Empress consort of Tây Sơn dynasty
- Tenure: 1791–1792
- Predecessor: Bùi Thị Nhạn
- Successor: Tống Thị Lan (of Nguyễn dynasty)
- Born: 22 January 1785 Thăng Long, Đại Việt
- Died: October 10, 1810 (aged 25) Huế, Vietnam
- Burial: Trúc Lâm, Thừa Thiên Huế
- Spouse: Nguyễn Quang Toản, later Gia Long

Names
- Lê Ngọc Bình (黎玉玶)

Posthumous name
- Cung Thận Đức phi (恭慎德妃)
- House: Tây Sơn dynasty, later Nguyễn dynasty
- Father: Lê Hiển Tông
- Mother: Nguyễn Thị Điều

= Lê Ngọc Bình =

Lê Ngọc Bình (黎玉玶, 1785 – 1810) was a Vietnamese princess, youngest daughter of Emperor Lê Hiển Tông of Lê dynasty.
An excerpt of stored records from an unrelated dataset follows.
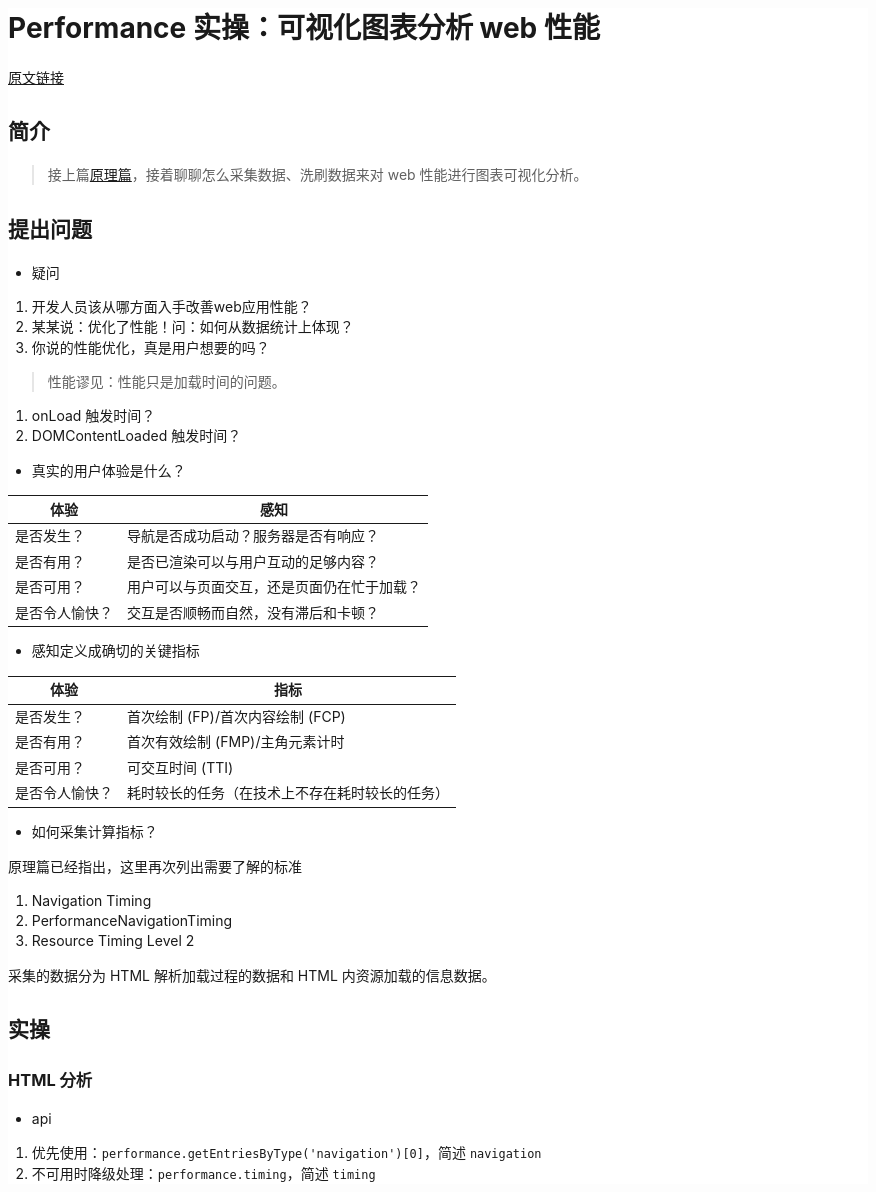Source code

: # Performance 实操：可视化图表分析 web 性能
[原文链接](https://github.com/Godiswill/blog/issues/24)

## 简介
> 接上篇[原理篇](https://github.com/Godiswill/blog/issues/19)，接着聊聊怎么采集数据、洗刷数据来对 web 性能进行图表可视化分析。

## 提出问题
- 疑问
1. 开发人员该从哪方面入手改善web应用性能？
1. 某某说：优化了性能！问：如何从数据统计上体现？
1. 你说的性能优化，真是用户想要的吗？

> 性能谬见：性能只是加载时间的问题。
1. onLoad 触发时间？
1. DOMContentLoaded 触发时间？

- 真实的用户体验是什么？

| 体验 | 感知 |
| -- | -- |
| 是否发生？ | 导航是否成功启动？服务器是否有响应？ |
| 是否有用？ | 是否已渲染可以与用户互动的足够内容？ |
| 是否可用？ | 用户可以与页面交互，还是页面仍在忙于加载？ |
| 是否令人愉快？ | 交互是否顺畅而自然，没有滞后和卡顿？ |

- 感知定义成确切的关键指标

| 体验 | 指标 |
| -- | -- |
| 是否发生？ | 首次绘制 (FP)/首次内容绘制 (FCP) |
| 是否有用？ | 首次有效绘制 (FMP)/主角元素计时 |
| 是否可用？ | 可交互时间 (TTI) |
| 是否令人愉快？ | 耗时较长的任务（在技术上不存在耗时较长的任务） |

- 如何采集计算指标？

原理篇已经指出，这里再次列出需要了解的标准
1. Navigation Timing
1. PerformanceNavigationTiming
1. Resource Timing Level 2

采集的数据分为 HTML 解析加载过程的数据和 HTML 内资源加载的信息数据。

## 实操
### HTML 分析
- api
1. 优先使用：`performance.getEntriesByType('navigation')[0]`，简述 `navigation`
1. 不可用时降级处理：`performance.timing`，简述 `timing`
Her early life was unknown, when the Tây Sơn dynasty succeeded Lê dynasty as the official ruling dynasty of Vietnam; Emperor Quang Trung ordered his Crown Prince Nguyễn Quang Toản (later Emperor Cảnh Thịnh) to marry her.
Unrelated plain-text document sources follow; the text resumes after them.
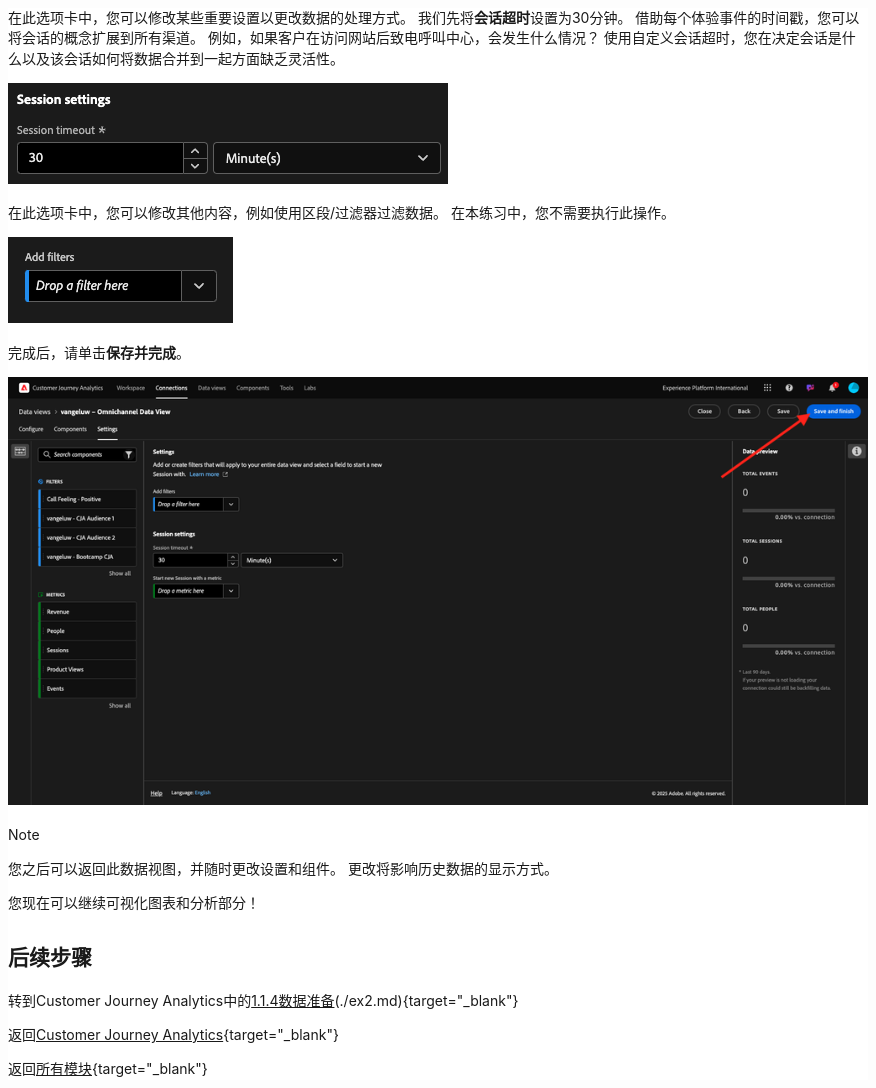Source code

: 在此选项卡中，您可以修改某些重要设置以更改数据的处理方式。 我们先将&#x200B;**会话超时**&#x200B;设置为30分钟。 借助每个体验事件的时间戳，您可以将会话的概念扩展到所有渠道。 例如，如果客户在访问网站后致电呼叫中心，会发生什么情况？ 使用自定义会话超时，您在决定会话是什么以及该会话如何将数据合并到一起方面缺乏灵活性。

![演示](./images/ext8.png)

在此选项卡中，您可以修改其他内容，例如使用区段/过滤器过滤数据。 在本练习中，您不需要执行此操作。

![演示](./images/10v2.png)

完成后，请单击&#x200B;**保存并完成**。

![演示](./images/13v2.png)

>[!NOTE]
>
>您之后可以返回此数据视图，并随时更改设置和组件。 更改将影响历史数据的显示方式。

您现在可以继续可视化图表和分析部分！

## 后续步骤

转到Customer Journey Analytics中的[1.1.4数据准备](./ex4.md)(./ex2.md){target="_blank"}

返回[Customer Journey Analytics](./customer-journey-analytics-build-a-dashboard.md){target="_blank"}

返回[所有模块](./../../../../overview.md){target="_blank"}
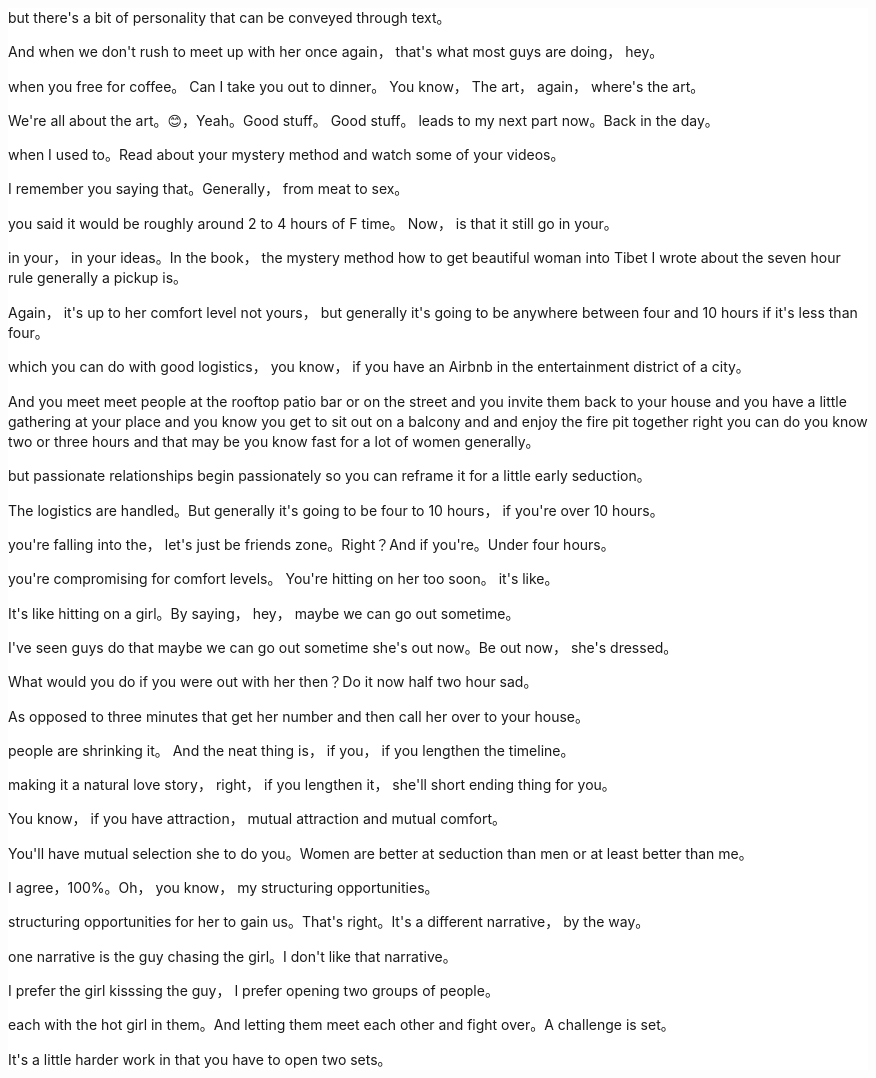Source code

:  but there's a bit of personality that can be conveyed through text。

 And when we don't rush to meet up with her once again， that's what most guys are doing， hey。

 when you free for coffee。 Can I take you out to dinner。 You know， The art， again， where's the art。

 We're all about the art。😊，Yeah。Good stuff。 Good stuff。 leads to my next part now。Back in the day。

 when I used to。Read about your mystery method and watch some of your videos。

 I remember you saying that。Generally， from meat to sex。

 you said it would be roughly around 2 to 4 hours of F time。 Now， is that it still go in your。

 in your， in your ideas。In the book， the mystery method how to get beautiful woman into Tibet I wrote about the seven hour rule generally a pickup is。

Again， it's up to her comfort level not yours， but generally it's going to be anywhere between four and 10 hours if it's less than four。

 which you can do with good logistics， you know， if you have an Airbnb in the entertainment district of a city。

And you meet meet people at the rooftop patio bar or on the street and you invite them back to your house and you have a little gathering at your place and you know you get to sit out on a balcony and and enjoy the fire pit together right you can do you know two or three hours and that may be you know fast for a lot of women generally。

 but passionate relationships begin passionately so you can reframe it for a little early seduction。

The logistics are handled。But generally it's going to be four to 10 hours， if you're over 10 hours。

 you're falling into the， let's just be friends zone。Right？And if you're。Under four hours。

 you're compromising for comfort levels。 You're hitting on her too soon。 it's like。

It's like hitting on a girl。By saying， hey， maybe we can go out sometime。

I've seen guys do that maybe we can go out sometime she's out now。Be out now， she's dressed。

What would you do if you were out with her then？Do it now half two hour sad。

As opposed to three minutes that get her number and then call her over to your house。

 people are shrinking it。 And the neat thing is， if you， if you lengthen the timeline。

 making it a natural love story， right， if you lengthen it， she'll short ending thing for you。

You know， if you have attraction， mutual attraction and mutual comfort。

You'll have mutual selection she to do you。Women are better at seduction than men or at least better than me。

 I agree，100%。Oh， you know， my structuring opportunities。

 structuring opportunities for her to gain us。That's right。It's a different narrative， by the way。

 one narrative is the guy chasing the girl。I don't like that narrative。

 I prefer the girl kisssing the guy， I prefer opening two groups of people。

 each with the hot girl in them。And letting them meet each other and fight over。A challenge is set。

It's a little harder work in that you have to open two sets。
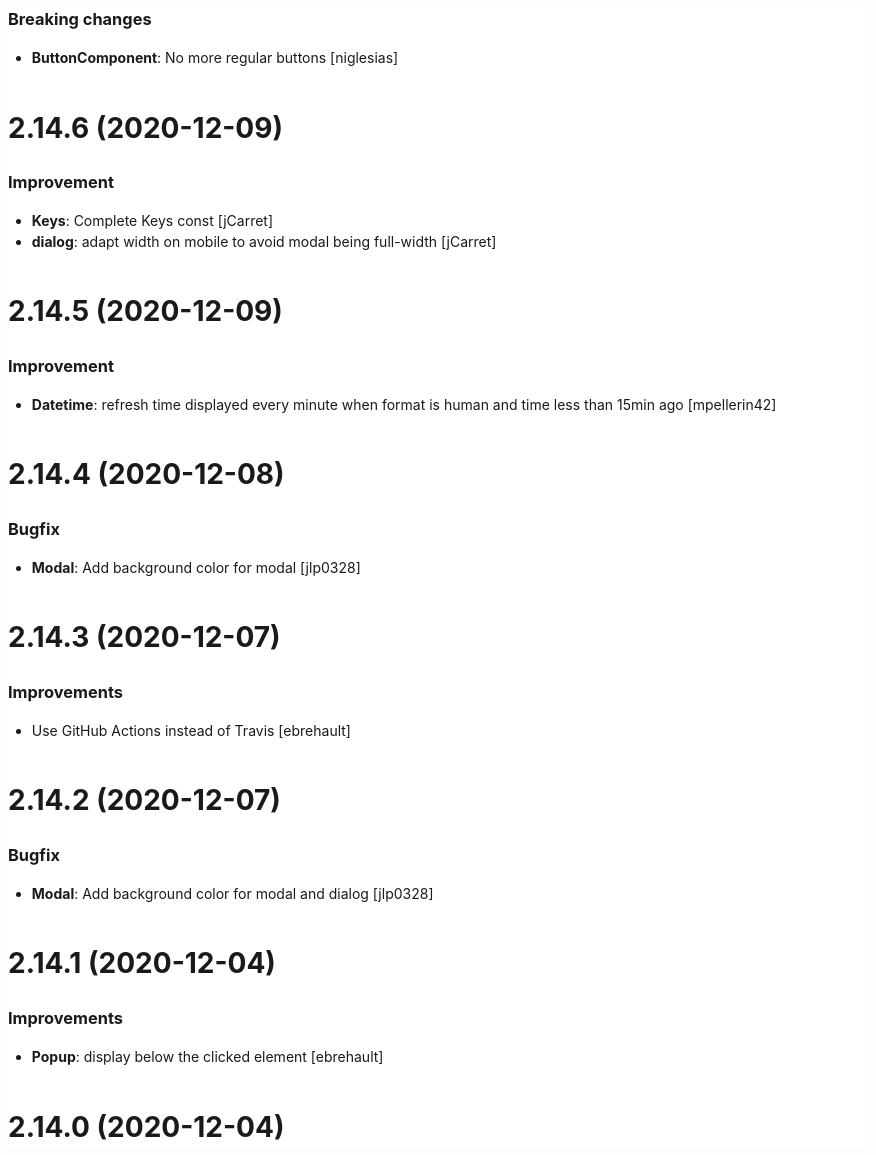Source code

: ### Breaking changes

- **ButtonComponent**: No more regular buttons [niglesias]

# 2.14.6 (2020-12-09)

### Improvement

- **Keys**: Complete Keys const [jCarret]
- **dialog**: adapt width on mobile to avoid modal being full-width [jCarret]

# 2.14.5 (2020-12-09)

### Improvement

- **Datetime**: refresh time displayed every minute when format is human and time less than 15min ago [mpellerin42]

# 2.14.4 (2020-12-08)

### Bugfix

- **Modal**: Add background color for modal [jlp0328]

# 2.14.3 (2020-12-07)

### Improvements

- Use GitHub Actions instead of Travis [ebrehault]

# 2.14.2 (2020-12-07)

### Bugfix

- **Modal**: Add background color for modal and dialog [jlp0328]

# 2.14.1 (2020-12-04)

### Improvements

- **Popup**: display below the clicked element [ebrehault]

# 2.14.0 (2020-12-04)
In 1801, Nguyễn Ánh's force, main rival of Tây Sơn, captured Phú Xuân and forced Cảnh Thịnh flee to Đông Kinh (Tonkin) and left Lê Ngọc Bình and his wives behind. Nguyễn Ánh captured but did not threaten Bình; then Ánh married her regardless of dissuasions of his followers.
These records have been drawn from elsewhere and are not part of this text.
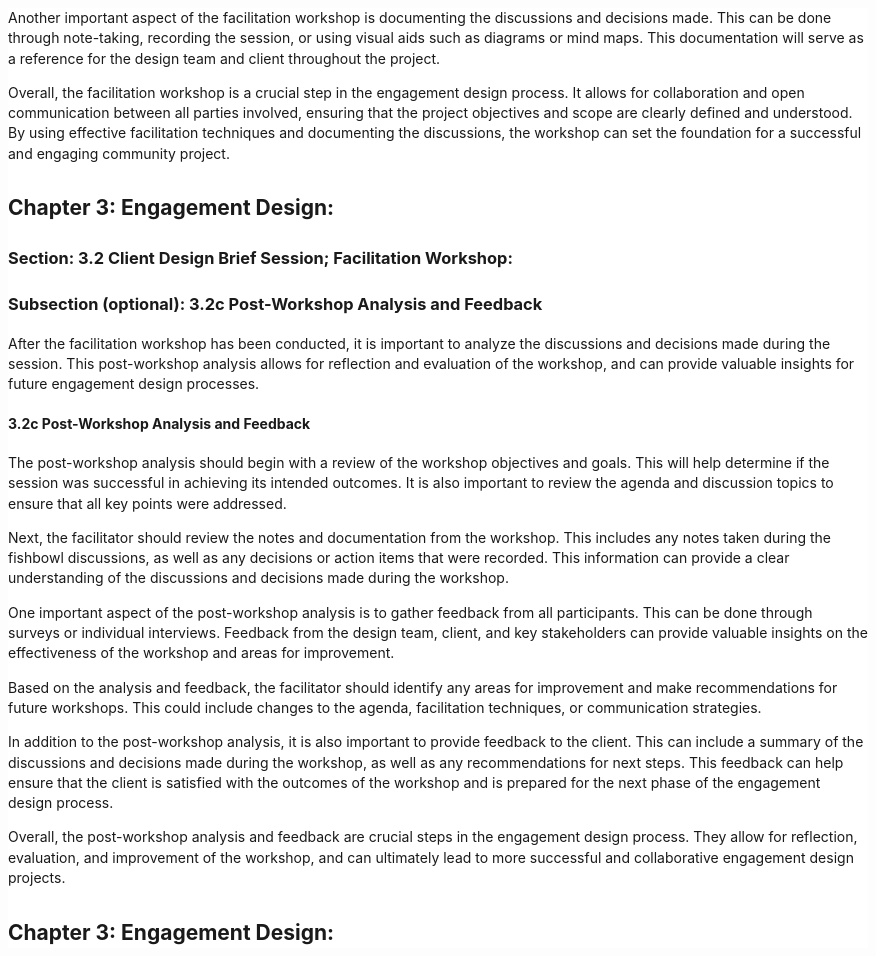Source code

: Another important aspect of the facilitation workshop is documenting the discussions and decisions made. This can be done through note-taking, recording the session, or using visual aids such as diagrams or mind maps. This documentation will serve as a reference for the design team and client throughout the project.

Overall, the facilitation workshop is a crucial step in the engagement design process. It allows for collaboration and open communication between all parties involved, ensuring that the project objectives and scope are clearly defined and understood. By using effective facilitation techniques and documenting the discussions, the workshop can set the foundation for a successful and engaging community project.


## Chapter 3: Engagement Design:

### Section: 3.2 Client Design Brief Session; Facilitation Workshop:

### Subsection (optional): 3.2c Post-Workshop Analysis and Feedback

After the facilitation workshop has been conducted, it is important to analyze the discussions and decisions made during the session. This post-workshop analysis allows for reflection and evaluation of the workshop, and can provide valuable insights for future engagement design processes.

#### 3.2c Post-Workshop Analysis and Feedback

The post-workshop analysis should begin with a review of the workshop objectives and goals. This will help determine if the session was successful in achieving its intended outcomes. It is also important to review the agenda and discussion topics to ensure that all key points were addressed.

Next, the facilitator should review the notes and documentation from the workshop. This includes any notes taken during the fishbowl discussions, as well as any decisions or action items that were recorded. This information can provide a clear understanding of the discussions and decisions made during the workshop.

One important aspect of the post-workshop analysis is to gather feedback from all participants. This can be done through surveys or individual interviews. Feedback from the design team, client, and key stakeholders can provide valuable insights on the effectiveness of the workshop and areas for improvement.

Based on the analysis and feedback, the facilitator should identify any areas for improvement and make recommendations for future workshops. This could include changes to the agenda, facilitation techniques, or communication strategies.

In addition to the post-workshop analysis, it is also important to provide feedback to the client. This can include a summary of the discussions and decisions made during the workshop, as well as any recommendations for next steps. This feedback can help ensure that the client is satisfied with the outcomes of the workshop and is prepared for the next phase of the engagement design process.

Overall, the post-workshop analysis and feedback are crucial steps in the engagement design process. They allow for reflection, evaluation, and improvement of the workshop, and can ultimately lead to more successful and collaborative engagement design projects.


## Chapter 3: Engagement Design:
Later, Nguyễn Ánh became Emperor Gia Long and gave her the royal title Đệ Tam Cung (roughly Third Wife or Third Concubine). Bình had with emperor Gia Long four children: prince Nguyen Phuc Quan, prince Nguyen Phuc Cu, princess An Nghia Ngoc Ngon, and princess My Khue Ngoc Khue. Le Thi Ngoc Binh died in 1810 and was buried in Trúc Lâm, Thừa Thiên Huế.